Shift Conversations from Diversity & Inclusion to Belonging in High Performing Teams
Chris works with hiring managers every day. Partly inspired to ensure no one ever feels like he did as a ‘quota’ mandate back when he was at Lucent, he grounds his conversations on bringing in talent first and foremost to meet business objectives and values. How will this person add to your team’s ability to think of new ideas? Will your candidates exhibit the values you seek to promote as a team? The conversations start here before moving to things like experience and skill and naturally build the foundation for a more diverse slate of candidates.
Keri shared how despite being an extremely effective leader, she had some sharp edges — in the boundaries she drew around her personal and professional life and in the standards she held herself to. She spent a lot of energy projecting perfectionism that she thought was why she was successful. But when a senior executive reminded her, “You know, we are friends,” it began a journey of her letting her whole self come to work. She let her and others’ personal life be a part of who was at work. They hung out. She stopped trying to have every answer. She would make a point of leaving by 5:00 p.m. so everyone would go home. And suddenly, her team loved her so much more, they pushed their teams do even better, and everyone contributed more because there was space to feel like it made a difference. By letting go, she made her managers feel a greater sense of belonging and her teams — and she — improved performance so dramatically, it’s totally changed her as a leader.
Mind the Small S#!t
We dealt out “Deal Me In” cards which had specific tips for how to create more equitable workplaces. I read mine out loud (see above) because it’s one I know our firm could do better at.

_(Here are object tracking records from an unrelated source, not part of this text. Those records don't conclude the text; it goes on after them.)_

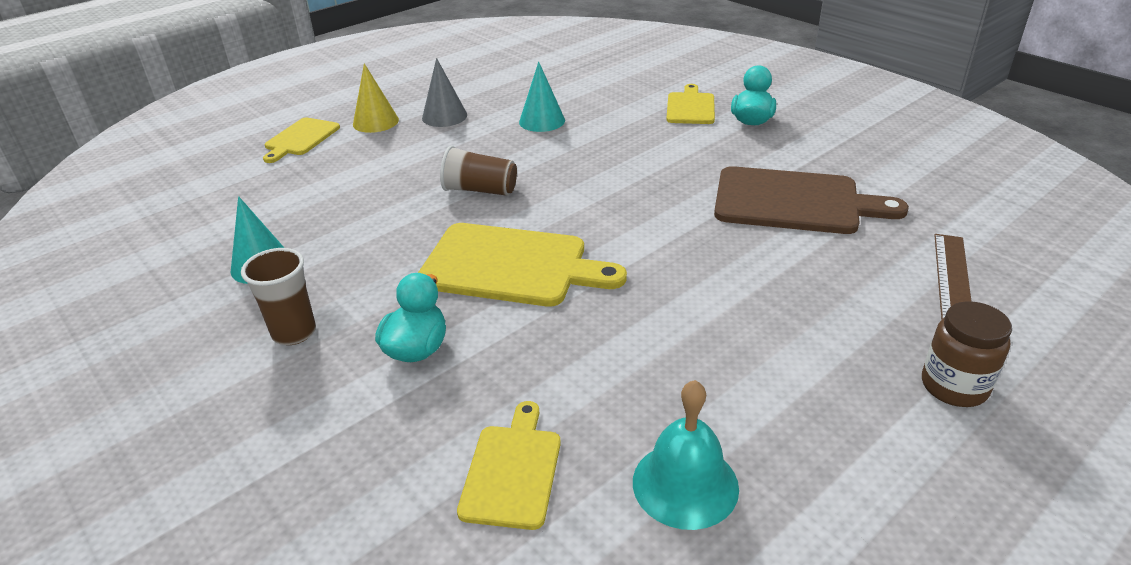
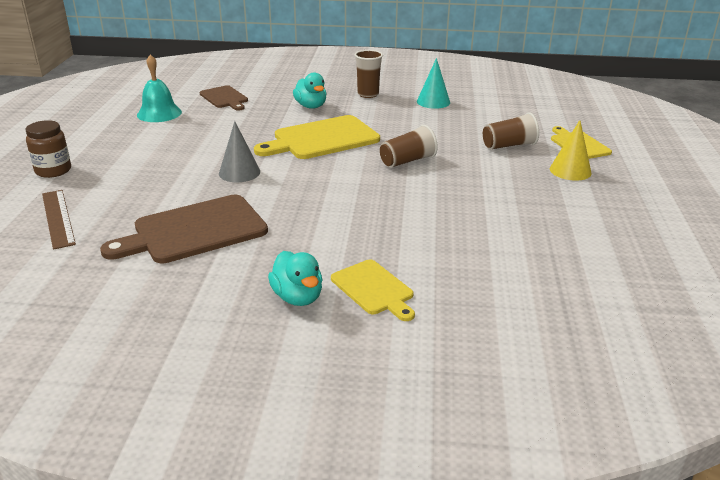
camera: 135 degrees right, 5 degrees down
(354, 164) = (509, 145): none -> brown cup
(444, 116) = (540, 193): grey cone -> grey cone (239, 172)
(512, 471) = (224, 98): yellow cutting board -> brown cutting board
(542, 121) = (467, 219): turquoise cone -> none

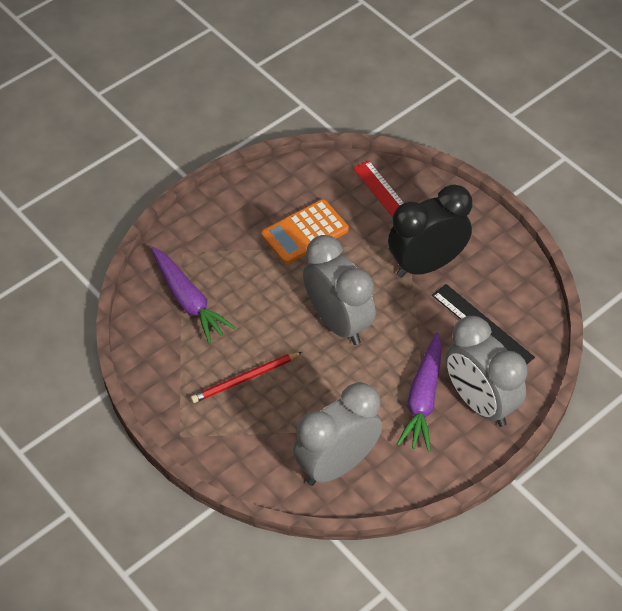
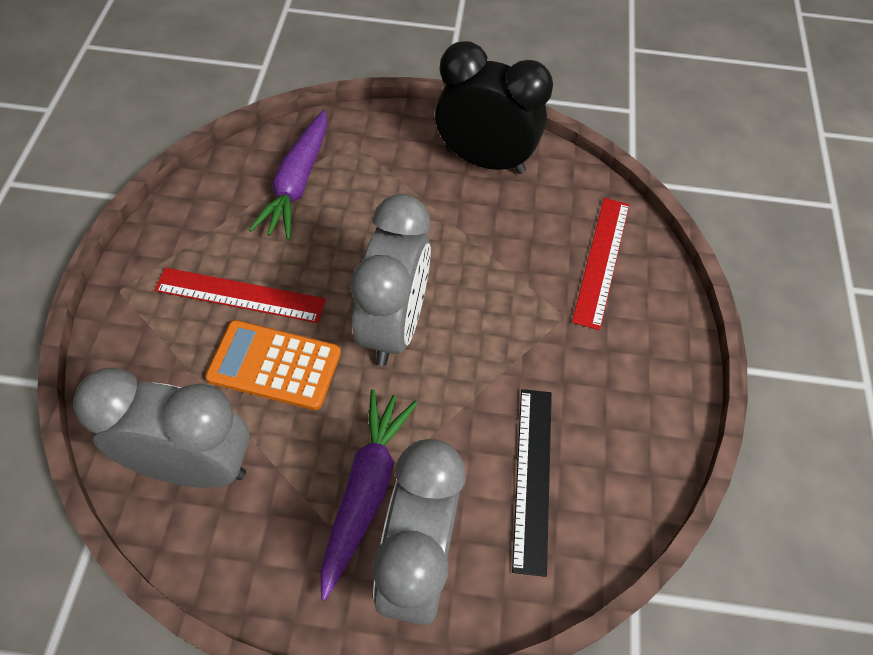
camera: 45 degrees right, 5 degrees up
(245, 379) = (240, 295): red pencil -> red ruler
(305, 232) = (478, 216): orange calculator -> orange calculator (274, 365)
(423, 399) = (365, 490): purple carrot -> purple carrot turned 135 degrees clockwise
(426, 265) = (557, 354): black clock -> black clock (484, 160)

I had so many people come up to me after the event and ask for a copy of this exact card because it was such a frequent occurrence, including Christina, who sits on LinkedIn’s executive staff and was just asked to take notes this week, and a Sports Medicine doctor who shared people often ask her because they just assume she’s a nurse or trainee.
Rachel’s data from the LeanIn.Org Women in the Workplace Report talked about how most women eventually consider leaving their employers because of a “death by a thousand cuts” — the microaggressions that are easy enough to get past on a day-to-day basis but eventually make us question if we’re in the right place. No one can prevent or protect against every microaggression but by raising everyone’s awareness around bias or politely suggesting a more equitable alternative, we help people learn how to do better next time.
And for the Moments When You Feel Like an Imposter
We asked the room of more than 200 how many feel like they are an imposter. Most of the room stood up, including many of the most senior and experienced leaders. It was a great reminder for everyone to remember how many people share this feeling. If you’re one of those who feel like an imposter, you’re not one, you’re simply human. And if you’re lucky enough to not feel that way, realize that the words you say and actions you take can have a dramatic effect on how someone feels about themselves.
Christina shared her story of how the executive chairman of Intuit — who she didn’t know well before she sent him an email — not only immediately took time to encourage her to apply for the CPO position at LinkedIn, but he then called the CEO of LinkedIn after their chat to advocate on her behalf.
That’s advocacy and bravery in action, two important lessons I hope we all take away from the night. The evening is always a reminder of how simple actions can make a big difference. And if you’re moved to take action yourself, here’s a follow-up workshop on how to be an effective ally to try: bit.ly/AllyIsAVerb.
Let’s all keep making change happen!